Okay. So it’s Crysis 2. A game where you get told you’re the manliest man to ever man the man, and you’re supposed go out there and be a man. And that’s okay? Why? Well, because there’s aliens, seismic catastrophes, explosions, more aliens, guns, skyscrapers being destroyed, tanks, more explosions and a cyber suit that turns you into a small god. If I’m going to jump the shark, I want to jump it hard. Screw realism.

 

 

So I mean, is this a good game? Well… er… no, not in the sense that karaoke night with your friends after about 2 pints too many is going to produce “good music.” But is it a “good game” in the sense that for the 15 or so hours that you slug your way through the campaign, you’re going to feel so hyped up on fake tension, false manliness and manufactured testosterone that you feel like you could walk up to Hercules himself, punch him in the face and take a dump on his lawn while he watches with no fear?
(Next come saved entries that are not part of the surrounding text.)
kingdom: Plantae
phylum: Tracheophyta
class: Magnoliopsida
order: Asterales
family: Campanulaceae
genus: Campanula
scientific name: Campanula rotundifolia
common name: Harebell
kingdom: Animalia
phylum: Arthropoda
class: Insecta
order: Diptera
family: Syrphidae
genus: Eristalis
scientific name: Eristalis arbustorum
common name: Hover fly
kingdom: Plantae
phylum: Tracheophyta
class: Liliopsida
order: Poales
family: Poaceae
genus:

Yes. Yes it is. Crysis 2 is amazingly, stupidly, amazing.

 

 

Mechanically speaking… it has some solid toys and abilities for you to play with (visor-vision, nano-vision, nano-armor, cloak, super strength), but the focus is much more on making you feel like things are epic, rather than really being epic. Every enemy in the game can be killed by pushing “Q” to become invincible, walking slowly up to their face, and unloading 10 rounds of your marshal into their alien brains. AI complexity is also… lacking. The last “boss” was 4 aliens that could cloak and take quite a beating. Unfortunately, the real challenge came not from fighting them but from trying to find their indefinitely invisible selves after they got clipped on a piece of the environment. After that, it was a matter of shooting 10 rounds of the marshall in their head… reloading 10 shells slowly while standing right in front of them… unloading 10 more rounds of the marshal into their head… reloading again… and… well, you get the picture.

 

 

The plot is also non-existent. It is comprised of getting a super-suit and being told “shoot everything that moves” (human or alien), getting passed around like a cheap prom date between 3 different political parties who all take turns telling you that they are the only ones you can trust before completely betraying you and proving that they are absolutely not the only one you can trust, and ending with a giant earth-shattering explosion that becomes meaningless once the original Prophet (guy from Crysis 1) tells you that the joke’s on you, because the Ceph are actually just freaking everywhere and your work has just started so… yeah, how’s that for closure.

 

 

In the end though… I just can’t say I didn’t love it. There’s a bit around the 50%–70% portion of the game where things feel like they drag just a bit too much, but that can be said of a lot of games. Frankly, the gratuitous explosions, high octane situations and endless amount of shooting aliens in the face made it easy to forget all the other shortcomings the game has, keeping it at Tier 1 for me.